### Work request a
In the sequence argument below, rewrite the paragraph beginning "If there is a $k$ so that $a_k\gt" as a short list that keeps its main facts.

### Text for analysis
If there is a $k$ so that $a_k\lt\lim\limits_{n\to\infty}a_n$, then $\inf\limits_{n\ge0}a_n\lt\lim\limits_{n\to\infty}a_n$. Since the limit exists, there is an $n_0$ so that $$ n\ge n_0\implies a_n\ge L=\frac12\left(\inf_{n\ge0}a_n+\lim_{n\to\infty}a_n\right)\tag1 $$ Thus, there are only a finite number of terms where $a_n\lt L$. Since an infimum over a compact set is attained, there must be an $n_1$ so that $a_{n_1}=\inf\limits_{n\ge0}a_n$.

That is, the infimum is attained.

Case $\bf{2}$:

If there is a $k$ so that $a_k\gt\lim\limits_{n\to\infty}a_n$, then $\sup\limits_{n\ge0}a_n\gt\lim\limits_{n\to\infty}a_n$. Since the limit exists, there is an $n_0$ so that $$ n\ge n_0\implies a_n\le L=\frac12\left(\sup_{n\ge0}a_n+\lim_{n\to\infty}a_n\right)\tag2 $$ Thus, there are only a finite number of terms where $a_n\gt L$. Since a supremum over a compact set is attained, there must be an $n_1$ so that $a_{n_1}=\sup\limits_{n\ge0}a_n$.

### Data records
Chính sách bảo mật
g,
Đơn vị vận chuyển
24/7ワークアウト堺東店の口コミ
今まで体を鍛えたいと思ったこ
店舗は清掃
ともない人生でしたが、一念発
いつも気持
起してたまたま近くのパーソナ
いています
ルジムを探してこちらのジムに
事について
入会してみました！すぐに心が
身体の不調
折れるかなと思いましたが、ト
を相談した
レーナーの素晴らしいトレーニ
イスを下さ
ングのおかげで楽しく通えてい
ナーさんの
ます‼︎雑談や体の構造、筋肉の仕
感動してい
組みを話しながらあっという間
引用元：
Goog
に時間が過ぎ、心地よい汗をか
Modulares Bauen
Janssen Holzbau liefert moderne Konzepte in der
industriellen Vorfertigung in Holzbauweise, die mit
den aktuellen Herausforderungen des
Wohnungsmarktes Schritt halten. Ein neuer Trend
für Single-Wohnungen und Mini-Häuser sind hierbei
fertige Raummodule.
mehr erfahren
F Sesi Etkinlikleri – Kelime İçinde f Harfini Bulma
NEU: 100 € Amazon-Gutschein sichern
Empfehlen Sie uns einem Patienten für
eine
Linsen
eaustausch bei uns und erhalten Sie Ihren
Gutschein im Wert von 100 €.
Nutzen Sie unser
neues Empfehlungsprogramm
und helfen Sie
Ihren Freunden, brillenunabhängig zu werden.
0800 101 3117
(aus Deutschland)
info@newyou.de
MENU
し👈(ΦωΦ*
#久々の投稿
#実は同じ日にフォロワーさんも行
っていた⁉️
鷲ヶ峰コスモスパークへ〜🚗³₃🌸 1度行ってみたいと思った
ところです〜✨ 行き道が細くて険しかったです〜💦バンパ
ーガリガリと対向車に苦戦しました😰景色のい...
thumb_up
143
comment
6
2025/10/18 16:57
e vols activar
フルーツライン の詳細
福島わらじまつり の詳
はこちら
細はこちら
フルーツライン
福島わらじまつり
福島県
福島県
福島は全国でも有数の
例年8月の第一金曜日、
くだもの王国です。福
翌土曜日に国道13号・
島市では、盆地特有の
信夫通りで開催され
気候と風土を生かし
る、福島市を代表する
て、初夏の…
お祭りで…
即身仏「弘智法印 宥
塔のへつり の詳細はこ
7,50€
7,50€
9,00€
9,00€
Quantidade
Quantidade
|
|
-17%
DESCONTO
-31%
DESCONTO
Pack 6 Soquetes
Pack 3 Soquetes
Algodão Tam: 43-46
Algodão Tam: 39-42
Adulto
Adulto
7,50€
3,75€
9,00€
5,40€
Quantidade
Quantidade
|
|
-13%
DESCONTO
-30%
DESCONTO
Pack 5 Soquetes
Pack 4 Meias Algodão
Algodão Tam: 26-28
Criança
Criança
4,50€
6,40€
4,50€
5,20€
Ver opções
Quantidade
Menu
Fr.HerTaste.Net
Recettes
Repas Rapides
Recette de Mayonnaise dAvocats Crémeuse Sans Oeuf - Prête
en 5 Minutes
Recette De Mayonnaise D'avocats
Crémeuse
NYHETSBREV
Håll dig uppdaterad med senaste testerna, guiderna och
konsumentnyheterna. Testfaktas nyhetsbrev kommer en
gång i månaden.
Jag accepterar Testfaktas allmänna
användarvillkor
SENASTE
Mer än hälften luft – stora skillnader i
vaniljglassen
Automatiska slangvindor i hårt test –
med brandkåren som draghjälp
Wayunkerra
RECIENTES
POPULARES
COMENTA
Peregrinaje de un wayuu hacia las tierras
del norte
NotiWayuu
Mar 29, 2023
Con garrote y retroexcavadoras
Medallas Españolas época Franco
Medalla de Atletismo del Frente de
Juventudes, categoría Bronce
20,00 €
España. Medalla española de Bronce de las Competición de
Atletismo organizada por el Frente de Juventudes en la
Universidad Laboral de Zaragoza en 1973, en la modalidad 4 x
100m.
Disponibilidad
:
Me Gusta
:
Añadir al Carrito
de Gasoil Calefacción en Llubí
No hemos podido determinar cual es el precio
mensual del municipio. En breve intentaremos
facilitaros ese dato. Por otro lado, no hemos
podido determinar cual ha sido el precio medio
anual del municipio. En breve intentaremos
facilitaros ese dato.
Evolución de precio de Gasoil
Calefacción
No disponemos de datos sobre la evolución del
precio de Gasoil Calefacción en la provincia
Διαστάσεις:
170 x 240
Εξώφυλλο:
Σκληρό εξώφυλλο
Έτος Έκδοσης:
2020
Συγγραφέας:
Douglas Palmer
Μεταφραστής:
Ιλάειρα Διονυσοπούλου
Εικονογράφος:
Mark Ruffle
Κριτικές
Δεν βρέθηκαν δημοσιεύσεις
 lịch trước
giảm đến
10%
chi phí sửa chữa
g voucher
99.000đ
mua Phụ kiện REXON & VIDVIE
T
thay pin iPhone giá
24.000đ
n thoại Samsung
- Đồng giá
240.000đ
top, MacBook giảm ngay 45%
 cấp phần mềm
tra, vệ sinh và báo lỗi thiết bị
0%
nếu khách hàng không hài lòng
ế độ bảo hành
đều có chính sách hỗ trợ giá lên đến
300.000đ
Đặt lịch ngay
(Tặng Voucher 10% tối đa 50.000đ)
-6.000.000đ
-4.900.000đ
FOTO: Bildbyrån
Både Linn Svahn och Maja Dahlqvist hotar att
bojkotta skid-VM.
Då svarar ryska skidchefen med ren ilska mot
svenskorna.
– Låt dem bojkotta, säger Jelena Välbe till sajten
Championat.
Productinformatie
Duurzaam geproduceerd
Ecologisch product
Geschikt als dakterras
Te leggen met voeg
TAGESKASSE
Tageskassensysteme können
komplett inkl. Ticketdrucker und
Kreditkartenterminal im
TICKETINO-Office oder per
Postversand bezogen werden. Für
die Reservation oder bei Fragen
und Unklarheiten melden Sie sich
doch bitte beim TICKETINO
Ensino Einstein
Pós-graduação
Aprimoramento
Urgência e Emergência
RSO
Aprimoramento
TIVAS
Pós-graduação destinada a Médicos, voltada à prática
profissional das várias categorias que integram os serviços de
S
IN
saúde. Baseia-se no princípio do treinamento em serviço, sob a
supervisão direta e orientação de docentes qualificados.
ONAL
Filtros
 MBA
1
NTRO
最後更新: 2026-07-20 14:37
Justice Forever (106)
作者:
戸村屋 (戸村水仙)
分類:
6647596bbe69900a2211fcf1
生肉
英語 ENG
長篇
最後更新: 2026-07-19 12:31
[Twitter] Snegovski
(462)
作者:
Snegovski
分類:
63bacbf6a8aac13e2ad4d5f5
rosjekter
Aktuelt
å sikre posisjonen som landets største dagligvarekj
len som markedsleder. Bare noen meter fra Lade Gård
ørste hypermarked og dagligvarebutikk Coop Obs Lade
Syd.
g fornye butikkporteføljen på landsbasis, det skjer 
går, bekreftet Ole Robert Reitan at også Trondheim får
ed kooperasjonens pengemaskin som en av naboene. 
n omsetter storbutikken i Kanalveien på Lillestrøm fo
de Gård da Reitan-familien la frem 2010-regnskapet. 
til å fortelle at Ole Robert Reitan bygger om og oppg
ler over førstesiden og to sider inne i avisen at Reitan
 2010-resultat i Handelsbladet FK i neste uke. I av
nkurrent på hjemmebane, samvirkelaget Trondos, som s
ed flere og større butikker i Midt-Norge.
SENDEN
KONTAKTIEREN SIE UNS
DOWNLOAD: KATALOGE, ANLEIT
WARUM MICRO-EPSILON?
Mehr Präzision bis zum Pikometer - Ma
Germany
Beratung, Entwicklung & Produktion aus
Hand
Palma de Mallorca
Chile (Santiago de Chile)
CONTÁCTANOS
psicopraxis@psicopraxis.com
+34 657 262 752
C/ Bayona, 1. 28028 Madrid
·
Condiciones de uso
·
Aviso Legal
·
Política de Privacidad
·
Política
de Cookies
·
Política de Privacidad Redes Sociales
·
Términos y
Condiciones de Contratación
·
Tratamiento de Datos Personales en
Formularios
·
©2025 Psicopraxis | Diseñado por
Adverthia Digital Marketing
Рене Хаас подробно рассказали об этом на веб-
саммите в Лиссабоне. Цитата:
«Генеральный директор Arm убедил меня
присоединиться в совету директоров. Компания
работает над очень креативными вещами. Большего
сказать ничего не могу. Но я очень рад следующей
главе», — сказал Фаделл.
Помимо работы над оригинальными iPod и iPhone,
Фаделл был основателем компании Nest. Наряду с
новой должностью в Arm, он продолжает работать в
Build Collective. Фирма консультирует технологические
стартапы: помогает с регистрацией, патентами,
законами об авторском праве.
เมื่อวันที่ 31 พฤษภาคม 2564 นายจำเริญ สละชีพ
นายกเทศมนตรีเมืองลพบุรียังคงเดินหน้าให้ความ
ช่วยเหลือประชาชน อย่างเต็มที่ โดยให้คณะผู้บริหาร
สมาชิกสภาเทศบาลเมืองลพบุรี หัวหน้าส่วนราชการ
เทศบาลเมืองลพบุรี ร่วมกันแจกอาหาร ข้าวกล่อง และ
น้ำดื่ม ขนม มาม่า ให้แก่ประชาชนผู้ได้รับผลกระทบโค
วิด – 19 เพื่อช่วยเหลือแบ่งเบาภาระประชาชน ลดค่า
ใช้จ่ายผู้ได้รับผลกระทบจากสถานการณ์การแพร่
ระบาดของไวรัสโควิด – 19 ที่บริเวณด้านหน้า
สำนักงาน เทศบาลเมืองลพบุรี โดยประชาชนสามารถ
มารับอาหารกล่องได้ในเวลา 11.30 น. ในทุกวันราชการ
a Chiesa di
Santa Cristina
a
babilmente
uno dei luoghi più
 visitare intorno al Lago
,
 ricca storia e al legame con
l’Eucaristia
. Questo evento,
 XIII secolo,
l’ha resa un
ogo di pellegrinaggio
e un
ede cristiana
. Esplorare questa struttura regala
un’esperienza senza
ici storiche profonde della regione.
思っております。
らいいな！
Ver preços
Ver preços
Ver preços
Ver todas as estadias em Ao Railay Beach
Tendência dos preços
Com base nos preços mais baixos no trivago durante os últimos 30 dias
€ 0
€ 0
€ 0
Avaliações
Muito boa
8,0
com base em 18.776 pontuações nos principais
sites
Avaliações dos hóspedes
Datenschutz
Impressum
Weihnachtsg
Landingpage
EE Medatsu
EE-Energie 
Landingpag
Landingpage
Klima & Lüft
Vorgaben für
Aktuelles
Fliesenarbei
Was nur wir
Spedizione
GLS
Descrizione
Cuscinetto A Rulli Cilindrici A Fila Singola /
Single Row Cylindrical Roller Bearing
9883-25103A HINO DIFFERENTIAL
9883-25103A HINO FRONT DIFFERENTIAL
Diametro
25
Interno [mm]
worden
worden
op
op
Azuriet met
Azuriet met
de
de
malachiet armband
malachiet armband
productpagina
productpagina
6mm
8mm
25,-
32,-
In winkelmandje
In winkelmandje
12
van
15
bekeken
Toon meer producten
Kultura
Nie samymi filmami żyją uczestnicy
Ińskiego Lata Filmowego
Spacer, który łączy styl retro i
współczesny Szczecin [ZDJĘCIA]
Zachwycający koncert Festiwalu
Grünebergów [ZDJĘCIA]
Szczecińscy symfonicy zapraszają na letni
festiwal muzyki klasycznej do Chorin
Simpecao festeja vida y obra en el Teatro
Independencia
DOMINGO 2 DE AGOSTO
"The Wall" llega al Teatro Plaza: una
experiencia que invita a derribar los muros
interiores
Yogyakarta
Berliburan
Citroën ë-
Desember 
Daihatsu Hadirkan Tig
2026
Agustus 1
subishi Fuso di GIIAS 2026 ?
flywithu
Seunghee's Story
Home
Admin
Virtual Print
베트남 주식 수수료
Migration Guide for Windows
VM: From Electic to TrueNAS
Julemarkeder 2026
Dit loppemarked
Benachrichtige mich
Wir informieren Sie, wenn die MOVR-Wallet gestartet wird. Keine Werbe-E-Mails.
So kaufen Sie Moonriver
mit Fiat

### Work request b
Convert the records into a JSON list of strings with one string per line and no blank lines. Start at the first line of the records and end with the line that contains "Janssen Holzbau liefert".

### Answer a
- Suppose some $a_k$ is greater than $\lim\limits_{n\to\infty}a_n$. Then $\sup\limits_{n\ge0}a_n\gt\lim\limits_{n\to\infty}a_n$.
- Because the limit exists, there is an $n_0$ such that $a_n\le L=\frac12\left(\sup\limits_{n\ge0}a_n+\lim\limits_{n\to\infty}a_n\right)$ for every $n\ge n_0$ (2).
- So only finitely many terms satisfy $a_n\gt L$.
- A supremum over a compact set is attained, so some $n_1$ gives $a_{n_1}=\sup\limits_{n\ge0}a_n$.

### Answer b
[
  "Chính sách bảo mật",
  "g,",
  "Đơn vị vận chuyển",
  "24/7ワークアウト堺東店の口コミ",
  "今まで体を鍛えたいと思ったこ",
  "店舗は清掃",
  "ともない人生でしたが、一念発",
  "いつも気持",
  "起してたまたま近くのパーソナ",
  "いています",
  "ルジムを探してこちらのジムに",
  "事について",
  "入会してみました！すぐに心が",
  "身体の不調",
  "折れるかなと思いましたが、ト",
  "を相談した",
  "レーナーの素晴らしいトレーニ",
  "イスを下さ",
  "ングのおかげで楽しく通えてい",
  "ナーさんの",
  "ます‼︎雑談や体の構造、筋肉の仕",
  "感動してい",
  "組みを話しながらあっという間",
  "引用元：",
  "Goog",
  "に時間が過ぎ、心地よい汗をか",
  "Modulares Bauen",
  "Janssen Holzbau liefert moderne Konzepte in der"
]